> **DATA FOR THIS EXERCISE**
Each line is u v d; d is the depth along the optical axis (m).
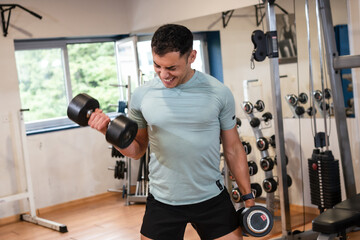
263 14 3.50
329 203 2.80
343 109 2.77
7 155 4.30
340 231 2.08
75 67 4.98
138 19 4.86
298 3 3.26
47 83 4.79
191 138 1.55
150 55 4.61
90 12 4.78
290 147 3.44
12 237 3.82
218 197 1.63
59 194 4.63
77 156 4.74
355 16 3.10
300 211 3.40
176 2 4.33
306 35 3.28
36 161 4.48
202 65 4.07
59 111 4.90
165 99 1.56
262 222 1.62
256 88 3.60
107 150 4.93
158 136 1.57
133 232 3.68
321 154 2.81
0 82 4.23
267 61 3.49
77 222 4.10
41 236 3.78
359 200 2.32
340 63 2.70
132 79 4.87
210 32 3.96
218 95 1.57
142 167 4.56
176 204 1.60
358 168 3.25
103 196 4.91
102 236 3.65
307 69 3.31
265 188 3.33
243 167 1.69
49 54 4.77
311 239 2.95
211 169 1.61
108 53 5.20
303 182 3.48
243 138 3.65
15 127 4.33
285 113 3.46
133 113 1.67
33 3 4.40
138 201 4.46
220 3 3.87
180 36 1.42
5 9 4.17
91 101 1.55
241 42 3.68
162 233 1.62
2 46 4.22
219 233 1.62
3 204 4.27
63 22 4.61
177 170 1.57
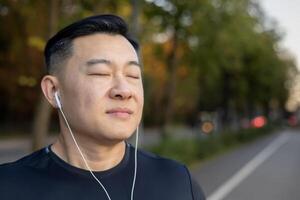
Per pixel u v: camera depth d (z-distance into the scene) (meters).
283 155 20.45
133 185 1.54
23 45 17.23
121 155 1.59
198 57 15.95
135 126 1.55
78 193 1.48
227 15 15.12
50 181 1.49
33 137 9.30
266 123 43.69
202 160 17.20
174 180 1.61
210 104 47.22
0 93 32.62
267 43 29.03
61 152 1.58
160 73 33.88
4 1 11.40
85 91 1.50
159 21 13.82
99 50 1.54
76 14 10.30
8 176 1.49
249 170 14.72
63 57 1.57
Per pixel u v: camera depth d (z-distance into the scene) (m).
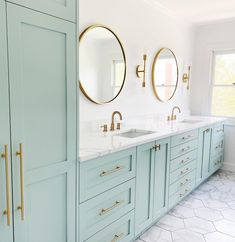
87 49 2.15
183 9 3.14
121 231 1.81
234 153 3.92
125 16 2.56
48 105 1.19
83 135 2.12
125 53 2.61
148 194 2.09
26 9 1.05
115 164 1.67
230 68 3.86
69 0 1.24
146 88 3.03
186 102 4.04
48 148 1.21
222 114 3.99
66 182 1.33
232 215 2.48
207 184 3.37
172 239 2.05
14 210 1.09
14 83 1.04
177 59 3.63
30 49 1.09
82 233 1.47
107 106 2.46
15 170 1.07
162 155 2.23
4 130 1.02
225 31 3.77
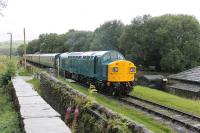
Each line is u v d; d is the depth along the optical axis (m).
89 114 9.85
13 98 19.17
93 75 26.31
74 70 33.16
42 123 7.53
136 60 70.50
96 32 82.12
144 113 17.22
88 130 9.36
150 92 26.19
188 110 18.70
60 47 95.00
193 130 13.60
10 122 11.34
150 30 68.50
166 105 19.94
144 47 68.88
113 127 7.60
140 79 59.53
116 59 25.05
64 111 13.05
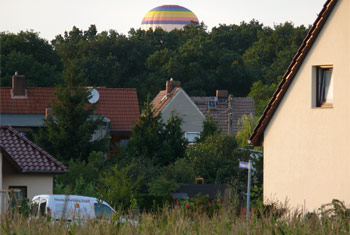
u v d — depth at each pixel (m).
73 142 148.62
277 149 68.88
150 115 146.50
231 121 182.50
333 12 63.88
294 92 67.38
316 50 65.38
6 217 26.06
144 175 123.44
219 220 28.45
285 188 67.81
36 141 150.12
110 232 25.47
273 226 27.16
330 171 63.84
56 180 111.06
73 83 152.62
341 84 63.25
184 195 112.25
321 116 64.81
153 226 26.36
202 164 137.88
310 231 27.75
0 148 91.69
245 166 66.19
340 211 34.56
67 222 26.36
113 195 87.00
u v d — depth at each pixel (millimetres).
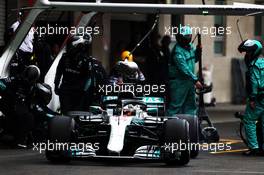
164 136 35219
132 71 38469
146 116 36625
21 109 42375
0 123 42812
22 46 43906
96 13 45938
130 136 35438
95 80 42688
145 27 74188
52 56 51188
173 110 43438
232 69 81188
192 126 38031
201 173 33938
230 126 58906
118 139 34781
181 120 35531
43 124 43469
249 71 41375
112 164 36500
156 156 35531
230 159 39375
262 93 41250
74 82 42500
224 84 80750
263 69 41312
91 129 37125
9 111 42438
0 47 45312
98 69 42750
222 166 36531
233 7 37406
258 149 41219
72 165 35969
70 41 42500
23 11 44094
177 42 43344
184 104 43656
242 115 42844
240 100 81312
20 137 42812
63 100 42594
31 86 42656
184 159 35812
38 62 45719
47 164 36281
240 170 35250
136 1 69000
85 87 42531
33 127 42812
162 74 55906
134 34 74312
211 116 67062
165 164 36688
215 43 79938
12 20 60344
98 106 38656
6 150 41938
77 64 42281
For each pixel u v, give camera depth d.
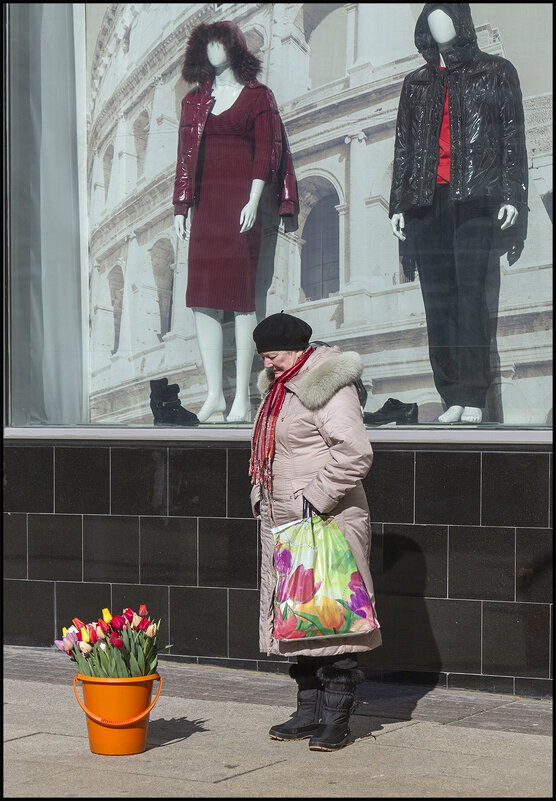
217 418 14.27
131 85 14.66
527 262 12.73
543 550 11.82
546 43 12.73
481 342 12.92
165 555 13.45
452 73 13.12
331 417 9.40
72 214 14.86
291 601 9.33
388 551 12.38
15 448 14.17
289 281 13.98
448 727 10.51
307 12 13.85
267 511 9.90
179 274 14.46
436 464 12.23
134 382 14.62
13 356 14.78
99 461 13.78
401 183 13.34
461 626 12.10
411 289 13.29
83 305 14.80
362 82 13.55
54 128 14.87
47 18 14.89
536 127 12.72
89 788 8.45
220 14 14.27
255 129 14.12
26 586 14.13
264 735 10.15
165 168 14.52
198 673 12.88
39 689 12.05
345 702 9.75
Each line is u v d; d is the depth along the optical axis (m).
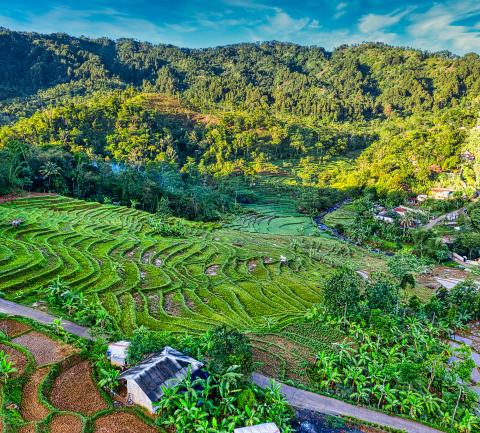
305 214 173.88
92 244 85.94
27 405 36.41
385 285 68.44
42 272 66.06
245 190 197.88
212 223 140.00
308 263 100.19
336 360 51.53
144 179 154.00
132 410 36.91
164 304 66.12
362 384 46.75
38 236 84.62
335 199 187.88
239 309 67.94
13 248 74.44
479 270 106.94
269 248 109.62
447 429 42.94
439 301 74.12
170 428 36.09
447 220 146.75
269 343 56.62
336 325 63.66
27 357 42.81
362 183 197.62
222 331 44.25
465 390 50.62
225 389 39.62
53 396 37.97
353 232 135.88
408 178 188.88
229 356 41.53
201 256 92.75
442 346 60.22
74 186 135.88
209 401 38.38
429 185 184.75
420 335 59.31
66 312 55.75
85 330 51.56
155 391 37.53
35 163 128.25
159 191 146.62
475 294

> **ABOUT THIS EXERCISE**
Extract all the entries word for word; omit any pictures.

> **ANSWER**
Each line is u v d; d is the depth along the optical axis (m).
263 14 3.50
329 203 2.80
343 109 2.77
7 155 4.30
340 231 2.08
75 67 4.98
138 19 4.86
298 3 3.26
47 83 4.79
191 138 1.55
150 55 4.61
90 12 4.78
290 147 3.44
12 237 3.82
218 197 1.63
59 194 4.63
77 156 4.74
355 16 3.10
300 211 3.40
176 2 4.33
306 35 3.28
36 161 4.48
202 65 4.07
59 111 4.90
165 99 1.56
262 222 1.62
256 88 3.60
107 150 4.93
158 136 1.57
133 232 3.68
321 154 2.81
0 82 4.23
267 61 3.49
77 222 4.10
41 236 3.78
359 200 2.32
340 63 2.70
132 79 4.87
210 32 3.96
218 95 1.57
142 167 4.56
176 204 1.60
358 168 3.25
103 196 4.91
102 236 3.65
307 69 3.31
265 188 3.33
243 167 1.69
49 54 4.77
311 239 2.95
211 169 1.61
108 53 5.20
303 182 3.48
243 138 3.65
15 127 4.33
285 113 3.46
133 113 1.67
33 3 4.40
138 201 4.46
220 3 3.87
180 36 1.42
5 9 4.17
91 101 1.55
241 42 3.68
162 233 1.62
2 46 4.22
219 233 1.62
3 204 4.27
63 22 4.61
177 170 1.57
Per pixel u v: camera depth d (z-distance into the scene) (meters).
283 155 20.45
133 185 1.54
23 45 17.23
121 155 1.59
198 57 15.95
135 126 1.55
78 193 1.48
227 15 15.12
50 181 1.49
33 137 9.30
266 123 43.69
202 160 17.20
174 180 1.61
210 104 47.22
0 93 32.62
267 43 29.03
61 152 1.58
160 73 33.88
4 1 11.40
85 91 1.50
159 21 13.82
99 50 1.54
76 14 10.30
8 176 1.49
249 170 14.72
63 57 1.57
Per pixel u v: camera depth d (z-distance into the scene) (m).
87 49 2.15
183 9 3.14
121 231 1.81
234 153 3.92
125 16 2.56
48 105 1.19
83 135 2.12
125 53 2.61
148 194 2.09
26 9 1.05
115 164 1.67
230 68 3.86
69 0 1.24
146 88 3.03
186 102 4.04
48 148 1.21
222 114 3.99
66 182 1.33
232 215 2.48
207 184 3.37
172 239 2.05
14 210 1.09
14 83 1.04
177 59 3.63
30 49 1.09
82 233 1.47
107 106 2.46
15 170 1.07
162 155 2.23
4 130 1.02
225 31 3.77
Each line is u v d; d is the depth along the optical axis (m).
89 114 9.85
13 98 19.17
93 75 26.31
74 70 33.16
42 123 7.53
136 60 70.50
96 32 82.12
144 113 17.22
88 130 9.36
150 92 26.19
188 110 18.70
60 47 95.00
193 130 13.60
10 122 11.34
150 30 68.50
166 105 19.94
144 47 68.88
113 127 7.60
140 79 59.53
116 59 25.05
64 111 13.05
u v d — depth at each pixel (m).
73 142 148.62
277 149 68.88
150 115 146.50
231 121 182.50
333 12 63.88
294 92 67.38
316 50 65.38
6 217 26.06
144 175 123.44
219 220 28.45
285 188 67.81
36 141 150.12
110 232 25.47
273 226 27.16
330 171 63.84
56 180 111.06
73 83 152.62
341 84 63.25
184 195 112.25
321 116 64.81
153 226 26.36
202 164 137.88
310 231 27.75
0 148 91.69
245 166 66.19
340 211 34.56
67 222 26.36
113 195 87.00
u v d — depth at each pixel (millimetres).
164 136 35219
132 71 38469
146 116 36625
21 109 42375
0 123 42812
22 46 43906
96 13 45938
130 136 35438
95 80 42688
145 27 74188
52 56 51188
173 110 43438
232 69 81188
192 126 38031
201 173 33938
230 126 58906
118 139 34781
181 120 35531
43 124 43469
249 71 41375
112 164 36500
156 156 35531
230 159 39375
262 93 41250
74 82 42500
224 84 80750
263 69 41312
91 129 37125
9 111 42438
0 47 45312
98 69 42750
222 166 36531
233 7 37406
258 149 41219
72 165 35969
70 41 42500
23 11 44094
177 42 43344
184 104 43656
242 115 42844
240 100 81312
20 137 42812
63 100 42594
31 86 42656
184 159 35812
38 62 45719
47 164 36281
240 170 35250
136 1 69000
85 87 42531
33 127 42812
162 74 55906
134 34 74312
211 116 67062
165 164 36688
215 43 79938
12 20 60344
98 106 38656
6 150 41938
77 64 42281
For each pixel u v, give camera depth d.
217 418 14.27
131 85 14.66
527 262 12.73
543 550 11.82
546 43 12.73
481 342 12.92
165 555 13.45
452 73 13.12
331 417 9.40
72 214 14.86
291 601 9.33
388 551 12.38
15 448 14.17
289 281 13.98
448 727 10.51
307 12 13.85
267 511 9.90
179 274 14.46
436 464 12.23
134 382 14.62
13 356 14.78
99 461 13.78
401 183 13.34
461 626 12.10
411 289 13.29
83 305 14.80
362 82 13.55
54 128 14.87
47 18 14.89
536 127 12.72
89 788 8.45
220 14 14.27
255 129 14.12
26 586 14.13
264 735 10.15
165 168 14.52
198 673 12.88
39 689 12.05
345 702 9.75
Each line is u v d; d is the depth along the optical axis (m).
305 214 173.88
92 244 85.94
27 405 36.41
385 285 68.44
42 272 66.06
245 190 197.88
212 223 140.00
308 263 100.19
336 360 51.53
144 179 154.00
132 410 36.91
164 304 66.12
362 384 46.75
38 236 84.62
335 199 187.88
239 309 67.94
13 248 74.44
479 270 106.94
269 248 109.62
447 429 42.94
439 301 74.12
170 428 36.09
447 220 146.75
269 343 56.62
336 325 63.66
27 357 42.81
362 183 197.62
222 331 44.25
465 390 50.62
225 389 39.62
53 396 37.97
353 232 135.88
408 178 188.88
229 356 41.53
201 256 92.75
442 346 60.22
74 186 135.88
209 401 38.38
429 185 184.75
420 335 59.31
66 312 55.75
85 330 51.56
155 391 37.53
35 163 128.25
159 191 146.62
475 294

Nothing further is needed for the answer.